By Bob Matlow, Security Advocate, Check Point Technologies
Whilst Apple devices may grab a lot of the headlines, with people camping overnight at their shops to get the latest iPhone, it is actually Android that has far more market share than Apple. Google’s open OS runs on around four out of five phones.
However, it is precisely the fact that Android is so popular as an OS that also makes it vulnerable to attack. As an open OS, the number of devices that are manufactured to run Android has no limit. As of May 2017, Google believes there are over 2 billion active android devices each being one of around 30,000 different makes and models. Whilst they are all running some form of Android, the software will no doubt become fragmented and, as each device falls somewhere between patches from OEMs, the manufacturer or Google, they can be left exposed.

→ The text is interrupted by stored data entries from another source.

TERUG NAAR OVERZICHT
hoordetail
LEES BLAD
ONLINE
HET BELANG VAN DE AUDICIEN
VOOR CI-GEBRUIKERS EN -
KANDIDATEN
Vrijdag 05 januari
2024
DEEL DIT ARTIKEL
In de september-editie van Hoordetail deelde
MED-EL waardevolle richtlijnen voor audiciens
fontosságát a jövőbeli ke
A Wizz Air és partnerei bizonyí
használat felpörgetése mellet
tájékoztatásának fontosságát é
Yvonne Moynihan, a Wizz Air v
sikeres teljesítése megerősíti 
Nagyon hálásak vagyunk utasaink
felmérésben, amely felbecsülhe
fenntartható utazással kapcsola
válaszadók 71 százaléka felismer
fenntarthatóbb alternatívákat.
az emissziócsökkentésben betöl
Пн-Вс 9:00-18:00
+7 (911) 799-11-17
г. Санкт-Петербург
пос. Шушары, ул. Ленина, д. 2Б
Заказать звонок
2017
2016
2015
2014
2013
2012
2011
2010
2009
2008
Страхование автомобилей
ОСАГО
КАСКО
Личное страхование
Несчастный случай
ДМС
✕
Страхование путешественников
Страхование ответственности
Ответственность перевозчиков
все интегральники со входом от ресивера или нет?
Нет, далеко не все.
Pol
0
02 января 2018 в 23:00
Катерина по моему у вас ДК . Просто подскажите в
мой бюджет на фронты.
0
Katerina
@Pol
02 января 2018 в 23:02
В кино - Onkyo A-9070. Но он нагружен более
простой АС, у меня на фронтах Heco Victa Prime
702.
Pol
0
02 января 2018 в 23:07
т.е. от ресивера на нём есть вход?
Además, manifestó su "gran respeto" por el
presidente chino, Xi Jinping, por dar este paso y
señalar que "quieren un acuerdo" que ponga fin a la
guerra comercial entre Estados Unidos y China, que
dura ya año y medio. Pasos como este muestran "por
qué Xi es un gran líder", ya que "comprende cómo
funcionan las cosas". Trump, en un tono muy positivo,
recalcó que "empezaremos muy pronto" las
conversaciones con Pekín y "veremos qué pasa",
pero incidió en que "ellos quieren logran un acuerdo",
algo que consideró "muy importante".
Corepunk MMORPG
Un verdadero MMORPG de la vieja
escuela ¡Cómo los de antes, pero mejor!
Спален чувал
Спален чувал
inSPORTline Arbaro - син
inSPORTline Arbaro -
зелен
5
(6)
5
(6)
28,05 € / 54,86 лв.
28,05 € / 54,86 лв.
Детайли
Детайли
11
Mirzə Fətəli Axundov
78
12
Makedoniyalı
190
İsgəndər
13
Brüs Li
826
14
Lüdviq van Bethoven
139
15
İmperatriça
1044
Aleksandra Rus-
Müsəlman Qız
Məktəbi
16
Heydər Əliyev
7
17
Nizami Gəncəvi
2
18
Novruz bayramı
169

It is the sheer volume of devices coupled with the inherent vulnerability that has made cyber attackers sit up and take notice; Android is rich with promise and Google Play is the land of opportunity.
Whilst Google Play uses the Bouncer tool to guard its store against potentially harmful malware being uploaded and distributed, there are many attacks which have bypassed this security app. Far more prevalent is the distribution of what is known as dropper apps; harmless apps which gain clearance for download on Google Play quite readily as they do not themselves contain any malware. Once they are downloaded however, they make contact with the attacker’s server and begins to download malware direct to the victim’s device.
The implications of these downloads can range from the installation of nuisance apps designed to reroute a user’s internet searches to the theft of data or even locking devices and demanding a ransom for its release. Many Android users fall victim to malware such as these due to the inherent trust that people place on the security of apps downloaded from Google Play. This misplaced faith makes victims far less cautious than they might otherwise be.
Malware on Android is largely becoming better designed and more complex with the latest strains using a combination of methods to disguise their actions and to gain top level privileges using social engineering or camouflage.
When it comes to advice regarding security and Android devices, the same rules apply. Any device that connects to your organisations network is a potential access point and represents a threat; Android or iOS. It is recommended that mobile phones and tablet devices are installed with mobile security controls and that these are kept up to date to ensure that security patches are current.